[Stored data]
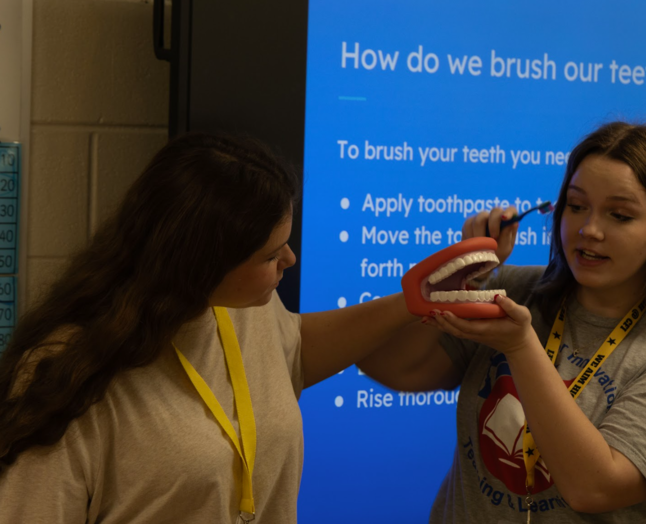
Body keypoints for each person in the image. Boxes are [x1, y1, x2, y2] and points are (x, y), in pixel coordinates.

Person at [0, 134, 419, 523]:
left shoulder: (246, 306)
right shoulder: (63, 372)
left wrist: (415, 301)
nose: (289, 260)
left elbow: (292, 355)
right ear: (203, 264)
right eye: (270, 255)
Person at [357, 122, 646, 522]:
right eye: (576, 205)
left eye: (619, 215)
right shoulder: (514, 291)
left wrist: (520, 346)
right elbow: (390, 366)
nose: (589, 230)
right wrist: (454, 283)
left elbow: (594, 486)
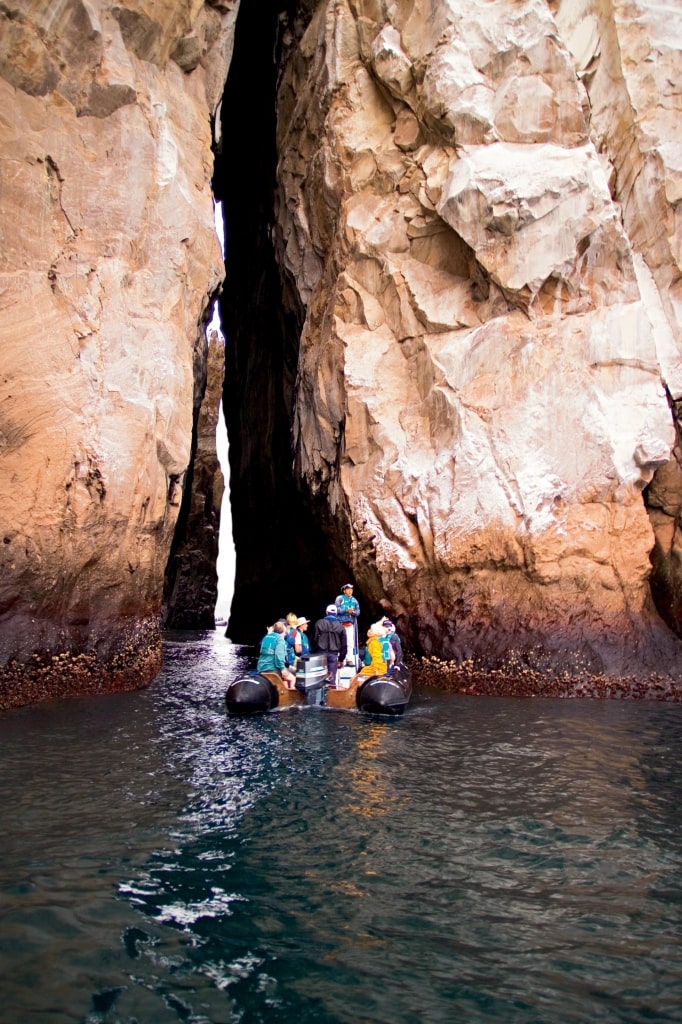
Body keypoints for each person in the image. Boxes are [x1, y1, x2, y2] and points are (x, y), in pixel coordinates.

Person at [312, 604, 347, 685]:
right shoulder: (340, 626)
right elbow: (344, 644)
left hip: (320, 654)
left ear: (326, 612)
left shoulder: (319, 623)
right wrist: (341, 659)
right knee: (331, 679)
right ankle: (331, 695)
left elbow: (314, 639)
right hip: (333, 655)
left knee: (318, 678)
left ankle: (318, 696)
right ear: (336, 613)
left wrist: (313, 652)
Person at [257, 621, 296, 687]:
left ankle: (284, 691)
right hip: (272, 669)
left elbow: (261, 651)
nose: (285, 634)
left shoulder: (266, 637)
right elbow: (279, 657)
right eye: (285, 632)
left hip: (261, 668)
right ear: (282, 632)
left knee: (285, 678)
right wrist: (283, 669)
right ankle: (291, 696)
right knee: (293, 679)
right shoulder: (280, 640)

__Brief__. Once the line with "right eye: (285, 632)" is found, transcribe it and each line after it through the final line of the entries, exactly and only.

__Output for this exercise__.
right eye: (285, 632)
left hip: (261, 668)
right ear: (282, 632)
left knee: (285, 678)
right wrist: (283, 669)
right ankle: (291, 696)
right knee: (293, 679)
right shoulder: (280, 640)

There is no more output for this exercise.